The suspense didn’t last long, but that wasn’t due to any lack of candidates in the Democratic primary for the Buncombe County Board of Commissioners. It’s just that the results came in so fast there was hardly any time for the tension to build among the nine contenders and others tracking the returns.
Within two hours of when the polls closed on May 6, the numbers were in from all 77 precincts, and Holly Jones, K. Ray Bailey, Carol Peterson and Bill Stanley had made the cut to square off against four Republicans in the November general election. Although incumbents Peterson and Stanley made the grade, both drew fewer votes than a pair of newcomers to county politics (though Jones is a two-term Asheville City Council member). The remaining incumbents did not appear on the primary ballot: Commissioner David Young made an unsuccessful bid for state treasurer (see “Painting by the Numbers” elsewhere in this issue), and Commissioner David Gantt will challenge Nathan Ramsey for the chairman’s seat in November. Thus, a total of four seats were up for grabs.
And while the vote totals for the second-, third- and fourth-place finishers were all bunched together pretty closely, Jones, the front-runner, wound up with a definitive 21.45 percent. Her 30,535 votes were the most cast locally for any candidate in any race, surpassing even Sen. Barack Obama‘s 27,899 votes.
On the evening of May 6, Jen Bowen, a local artist who’s working on Jones’ campaign, was making the rounds photographing the aftermath of a primary dominated by the much-anticipated Obama/Clinton presidential contest. And though Bowen said she wasn’t surprised by Jones’ rise to the top, she said the margin of victory was unexpected. “We did not realize there was going to be a [10,000-vote] lead,” she told Xpress. “We knew we were going up against some strong opponents.”
For her part, Jones seemed matter-of-fact about her victory as she chatted with supporters at Dirty Jack’s. “We’ve got an important message for this community that people are hungry for,” the candidate said: “One of serving the people and protecting the mountains.”
Like some of her fellow candidates, Jones said she planned to take a few days off before returning to the campaign grind, predicting that the real battle is still to come. “I’m going to work harder in the general [election] than I did in the primary,” she vowed.
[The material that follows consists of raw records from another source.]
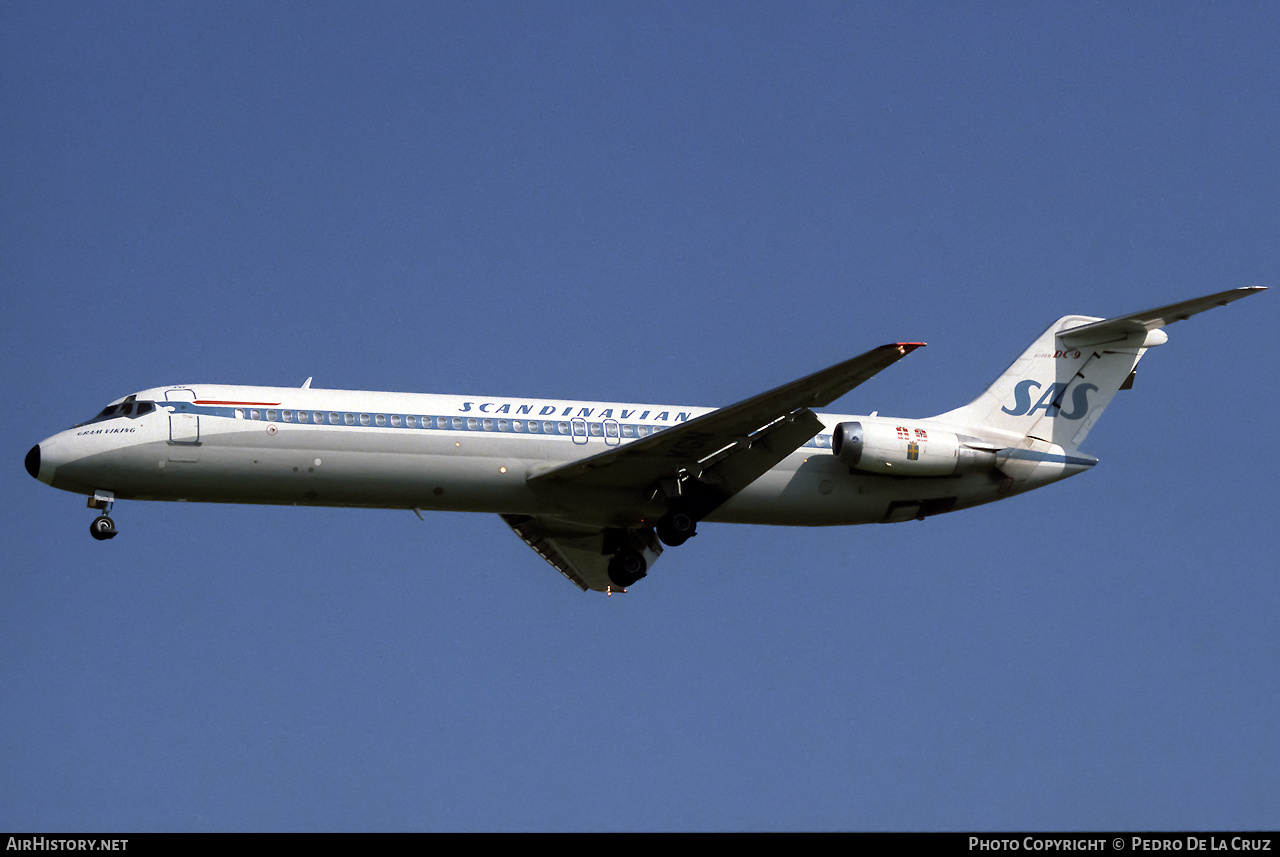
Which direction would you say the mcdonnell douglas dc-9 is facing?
to the viewer's left
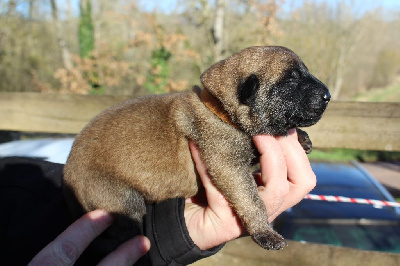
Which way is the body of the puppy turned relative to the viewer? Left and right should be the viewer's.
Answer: facing to the right of the viewer

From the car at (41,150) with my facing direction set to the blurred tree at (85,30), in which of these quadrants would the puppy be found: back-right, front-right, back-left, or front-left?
back-right

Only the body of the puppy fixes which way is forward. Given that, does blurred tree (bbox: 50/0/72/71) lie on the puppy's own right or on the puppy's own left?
on the puppy's own left

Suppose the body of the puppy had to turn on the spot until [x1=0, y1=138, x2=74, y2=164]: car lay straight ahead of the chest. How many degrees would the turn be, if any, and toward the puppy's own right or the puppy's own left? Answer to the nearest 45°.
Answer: approximately 135° to the puppy's own left

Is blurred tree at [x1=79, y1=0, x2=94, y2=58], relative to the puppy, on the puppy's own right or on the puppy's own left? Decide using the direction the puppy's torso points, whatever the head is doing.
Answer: on the puppy's own left

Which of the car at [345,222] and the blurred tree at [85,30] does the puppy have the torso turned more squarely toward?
the car
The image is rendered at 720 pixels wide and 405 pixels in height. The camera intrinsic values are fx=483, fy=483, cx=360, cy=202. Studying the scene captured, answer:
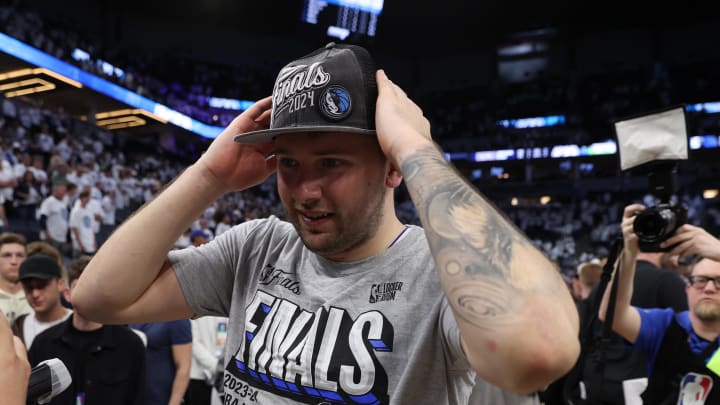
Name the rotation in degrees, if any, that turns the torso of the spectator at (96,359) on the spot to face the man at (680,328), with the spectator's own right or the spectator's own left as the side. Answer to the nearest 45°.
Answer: approximately 45° to the spectator's own left

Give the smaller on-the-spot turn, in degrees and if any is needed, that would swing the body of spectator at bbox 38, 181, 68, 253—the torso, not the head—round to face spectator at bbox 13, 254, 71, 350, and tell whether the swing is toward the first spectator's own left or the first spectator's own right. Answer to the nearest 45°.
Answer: approximately 45° to the first spectator's own right

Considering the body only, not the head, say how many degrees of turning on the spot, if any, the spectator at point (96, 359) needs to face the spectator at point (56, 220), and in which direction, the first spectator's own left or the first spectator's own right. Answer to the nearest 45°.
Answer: approximately 180°

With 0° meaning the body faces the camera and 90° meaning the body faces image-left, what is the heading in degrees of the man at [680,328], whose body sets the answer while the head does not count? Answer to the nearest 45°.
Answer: approximately 0°

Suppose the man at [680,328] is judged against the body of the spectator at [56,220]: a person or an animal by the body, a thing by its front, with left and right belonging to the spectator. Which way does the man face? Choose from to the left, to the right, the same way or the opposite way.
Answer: to the right

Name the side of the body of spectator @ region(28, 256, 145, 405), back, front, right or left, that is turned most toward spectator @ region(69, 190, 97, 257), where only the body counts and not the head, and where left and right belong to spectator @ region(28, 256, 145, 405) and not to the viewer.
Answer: back
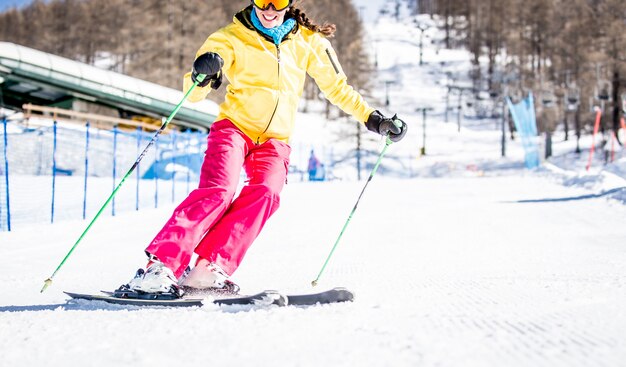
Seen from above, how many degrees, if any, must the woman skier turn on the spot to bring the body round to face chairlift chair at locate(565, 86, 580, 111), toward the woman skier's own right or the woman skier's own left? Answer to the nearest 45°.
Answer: approximately 135° to the woman skier's own left

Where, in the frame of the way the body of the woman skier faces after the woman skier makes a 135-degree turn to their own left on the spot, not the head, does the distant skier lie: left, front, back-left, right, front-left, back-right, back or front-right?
front-left

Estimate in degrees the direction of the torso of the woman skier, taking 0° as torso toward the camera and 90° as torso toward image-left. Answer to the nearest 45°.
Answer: approximately 0°

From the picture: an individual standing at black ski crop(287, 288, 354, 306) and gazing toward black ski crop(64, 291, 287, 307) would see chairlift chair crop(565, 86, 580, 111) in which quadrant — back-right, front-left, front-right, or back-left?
back-right
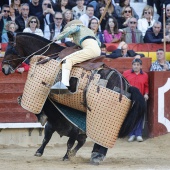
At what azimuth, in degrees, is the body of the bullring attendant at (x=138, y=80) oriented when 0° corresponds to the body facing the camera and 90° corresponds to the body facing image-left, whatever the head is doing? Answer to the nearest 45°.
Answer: approximately 0°

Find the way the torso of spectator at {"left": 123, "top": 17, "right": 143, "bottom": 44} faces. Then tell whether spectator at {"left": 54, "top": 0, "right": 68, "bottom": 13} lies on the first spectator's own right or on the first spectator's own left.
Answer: on the first spectator's own right

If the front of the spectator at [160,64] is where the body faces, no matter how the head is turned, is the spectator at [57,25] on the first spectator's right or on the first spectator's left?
on the first spectator's right

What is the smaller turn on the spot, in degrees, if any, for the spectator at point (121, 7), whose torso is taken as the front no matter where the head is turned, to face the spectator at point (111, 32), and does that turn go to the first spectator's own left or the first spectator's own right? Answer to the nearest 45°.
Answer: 0° — they already face them

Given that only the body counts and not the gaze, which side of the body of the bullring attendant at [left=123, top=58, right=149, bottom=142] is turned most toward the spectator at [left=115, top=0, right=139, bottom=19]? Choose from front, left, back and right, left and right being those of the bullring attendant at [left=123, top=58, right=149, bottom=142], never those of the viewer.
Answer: back

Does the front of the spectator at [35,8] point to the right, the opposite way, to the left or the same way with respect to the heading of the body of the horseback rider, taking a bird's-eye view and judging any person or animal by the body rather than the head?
to the left

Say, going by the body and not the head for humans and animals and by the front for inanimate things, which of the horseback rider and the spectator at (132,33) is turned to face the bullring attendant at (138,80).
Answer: the spectator at (132,33)

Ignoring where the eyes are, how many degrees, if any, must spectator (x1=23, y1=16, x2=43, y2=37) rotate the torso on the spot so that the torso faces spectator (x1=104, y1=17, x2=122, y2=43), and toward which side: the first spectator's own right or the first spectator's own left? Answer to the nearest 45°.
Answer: approximately 90° to the first spectator's own left

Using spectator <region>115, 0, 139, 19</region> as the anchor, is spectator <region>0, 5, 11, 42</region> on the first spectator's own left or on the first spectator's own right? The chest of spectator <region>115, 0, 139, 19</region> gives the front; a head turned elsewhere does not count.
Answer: on the first spectator's own right

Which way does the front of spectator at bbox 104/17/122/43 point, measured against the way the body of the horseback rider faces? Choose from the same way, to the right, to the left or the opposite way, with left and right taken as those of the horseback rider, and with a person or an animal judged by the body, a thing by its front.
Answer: to the left

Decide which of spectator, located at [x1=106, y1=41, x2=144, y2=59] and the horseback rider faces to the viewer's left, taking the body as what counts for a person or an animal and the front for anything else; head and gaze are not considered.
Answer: the horseback rider

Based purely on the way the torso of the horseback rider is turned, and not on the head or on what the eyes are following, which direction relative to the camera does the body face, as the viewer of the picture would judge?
to the viewer's left

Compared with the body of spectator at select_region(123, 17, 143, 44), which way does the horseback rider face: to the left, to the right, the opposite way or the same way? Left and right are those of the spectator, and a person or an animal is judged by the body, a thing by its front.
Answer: to the right

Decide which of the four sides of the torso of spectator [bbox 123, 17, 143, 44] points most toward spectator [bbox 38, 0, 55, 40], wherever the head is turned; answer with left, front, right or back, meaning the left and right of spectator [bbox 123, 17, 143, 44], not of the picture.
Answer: right
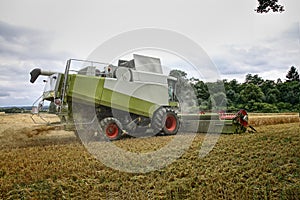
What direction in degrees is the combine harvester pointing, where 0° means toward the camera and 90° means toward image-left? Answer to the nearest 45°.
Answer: approximately 225°

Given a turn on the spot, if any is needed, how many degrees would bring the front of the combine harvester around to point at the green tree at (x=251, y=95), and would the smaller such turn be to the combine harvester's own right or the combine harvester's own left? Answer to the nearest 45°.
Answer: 0° — it already faces it
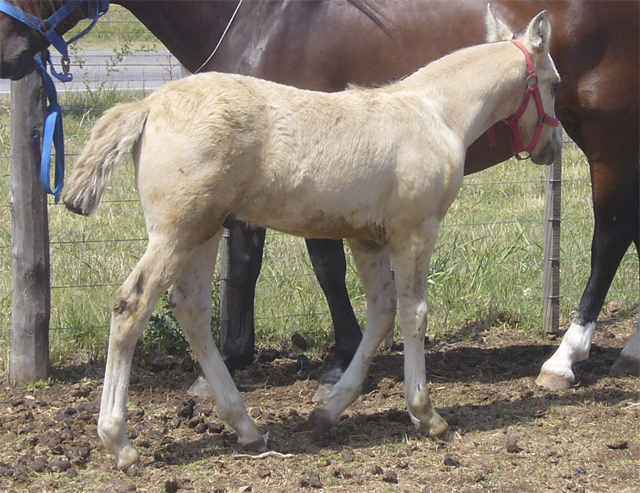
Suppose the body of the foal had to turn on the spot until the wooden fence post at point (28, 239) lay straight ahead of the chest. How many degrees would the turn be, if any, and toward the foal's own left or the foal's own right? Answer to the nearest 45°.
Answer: approximately 135° to the foal's own left

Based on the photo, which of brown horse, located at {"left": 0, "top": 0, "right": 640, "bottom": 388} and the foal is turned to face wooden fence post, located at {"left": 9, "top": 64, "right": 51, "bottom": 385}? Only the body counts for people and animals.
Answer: the brown horse

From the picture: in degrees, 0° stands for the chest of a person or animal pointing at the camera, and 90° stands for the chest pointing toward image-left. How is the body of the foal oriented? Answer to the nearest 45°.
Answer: approximately 270°

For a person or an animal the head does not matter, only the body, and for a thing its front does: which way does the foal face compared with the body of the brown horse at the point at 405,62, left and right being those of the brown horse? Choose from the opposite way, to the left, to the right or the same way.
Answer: the opposite way

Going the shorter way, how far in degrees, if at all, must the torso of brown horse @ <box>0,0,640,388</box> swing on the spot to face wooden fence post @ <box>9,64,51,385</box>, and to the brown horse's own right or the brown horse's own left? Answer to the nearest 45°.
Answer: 0° — it already faces it

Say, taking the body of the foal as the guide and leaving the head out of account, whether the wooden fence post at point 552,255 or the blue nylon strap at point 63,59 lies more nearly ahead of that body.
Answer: the wooden fence post

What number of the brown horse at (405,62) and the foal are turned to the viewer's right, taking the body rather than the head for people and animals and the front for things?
1

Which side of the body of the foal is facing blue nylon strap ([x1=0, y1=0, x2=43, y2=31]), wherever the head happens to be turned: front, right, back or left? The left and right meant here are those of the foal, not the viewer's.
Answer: back

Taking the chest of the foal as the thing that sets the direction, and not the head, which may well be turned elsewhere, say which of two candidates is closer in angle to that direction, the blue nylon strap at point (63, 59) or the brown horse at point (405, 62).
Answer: the brown horse

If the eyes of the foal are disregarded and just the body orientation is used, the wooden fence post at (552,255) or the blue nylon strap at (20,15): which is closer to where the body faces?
the wooden fence post

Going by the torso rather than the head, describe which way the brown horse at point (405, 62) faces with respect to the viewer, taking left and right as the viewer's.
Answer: facing to the left of the viewer
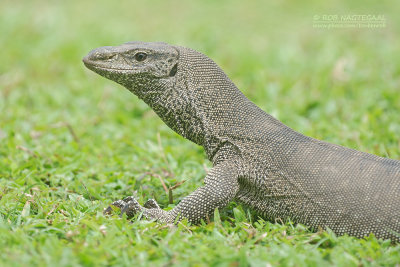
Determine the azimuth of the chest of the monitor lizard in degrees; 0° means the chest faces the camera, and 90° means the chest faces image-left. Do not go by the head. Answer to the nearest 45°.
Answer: approximately 90°
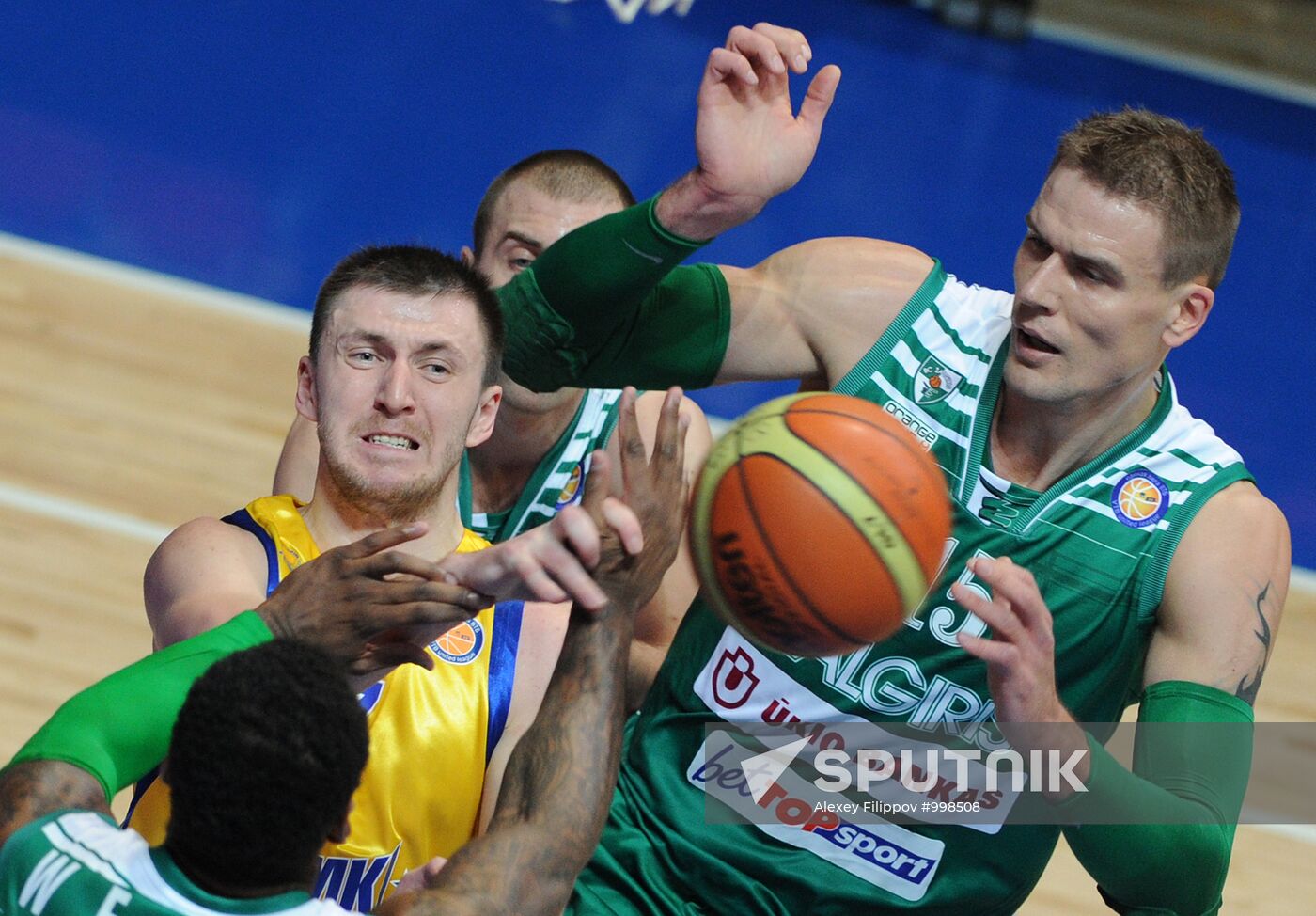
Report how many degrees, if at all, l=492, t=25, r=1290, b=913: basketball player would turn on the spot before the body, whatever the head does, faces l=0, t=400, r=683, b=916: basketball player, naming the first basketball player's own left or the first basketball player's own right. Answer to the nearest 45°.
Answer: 0° — they already face them

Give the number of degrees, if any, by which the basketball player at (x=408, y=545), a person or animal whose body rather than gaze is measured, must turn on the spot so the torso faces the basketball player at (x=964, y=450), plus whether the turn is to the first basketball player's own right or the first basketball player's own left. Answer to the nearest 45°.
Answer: approximately 90° to the first basketball player's own left

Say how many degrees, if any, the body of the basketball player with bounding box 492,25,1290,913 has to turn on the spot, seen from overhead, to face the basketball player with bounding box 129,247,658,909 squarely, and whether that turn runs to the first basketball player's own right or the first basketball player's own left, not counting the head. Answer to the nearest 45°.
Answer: approximately 45° to the first basketball player's own right

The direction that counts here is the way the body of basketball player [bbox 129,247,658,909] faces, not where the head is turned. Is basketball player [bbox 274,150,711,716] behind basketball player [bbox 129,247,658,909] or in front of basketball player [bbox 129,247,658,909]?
behind

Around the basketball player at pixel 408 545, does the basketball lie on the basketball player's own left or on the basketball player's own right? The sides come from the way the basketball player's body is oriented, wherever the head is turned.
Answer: on the basketball player's own left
The other three victorious candidates hung around the Board of Elections as the numbers rolled in. Reporters, candidates and campaign aides filled the small room as results scrolled across a screen on the wall.
Bailey (14.94 percent, 21,268 votes) said he was happy with the results of his first run for political office. “I’ve never been through this process before,” he noted. “I’m pleased that my first effort garnered a considerable number of votes. But I know this is the first step in a two-step process.”
Peterson and Stanley, on the other hand, had the advantage of having been through this before.
“I am so pleased with the number of people who took part in this election,” said Peterson (13.81 percent, 19,655 votes). “It is good to see what the team will be on the Democratic slate in November.”
Stanley (12.29 percent, 17,499 votes), a five-term commissioner who barely edged out first-time candidate Cecil Bothwell (11.54 percent, 16,425 votes), said his public-service experience was what got him through the primary.
“When you’ve been here long as I have, your record’s out there,” he told Xpress. “If you’re doing it good, then they vote for you like the Democrats did tonight. We’ve done it well for the 20 years I’ve been here.”
Both incumbents downplayed the long-running city/county water dispute, saying they’re ready to work productively with Jones, a current City Council member, to advance the Democratic slate in the run-up to November.
“We work together on so many things, and that’s just one small issue,” said Peterson. “We’re cooperative both ways: City Council with us and us with them on so many, many issues that that’s just a blip.”
Jones, meanwhile, said, “I want to be part of a team that is bridging some old divides.” And that, she said, includes looking beyond the city limits, observing, “We need to be thinking more regionally.”
The day after the election, Bothwell wrote on his blog (bothwellsblog.wordpress.com) that the results had confirmed his views on campaign finance, noting that both Jones and Bailey had significantly outspent him and that he had an uphill fight against the sitting commissioners.
“Unseating incumbents is extremely difficult, and we came pretty close. We proved once again, if proof is needed, that under current campaign-finance laws the race is almost invariably won at the bank, not in debate,” he wrote.
All told, there were 62,730 ballots cast in Buncombe County—38.06 percent of registered voters. Asked about the speed of this year’s tally, Election Services Director Trena Parker told Xpress that this time around, election workers had more experience in handling the paper-ballot system that was put in place in 2006 in the wake of concerns about ballot security with the touch-screen machines the county had purchased some years earlier. As a result, election workers could quickly print results on-site instead of having to physically transport the data-storage cartridges to the Board of Elections, as they’d done in the past to reduce the chance of error.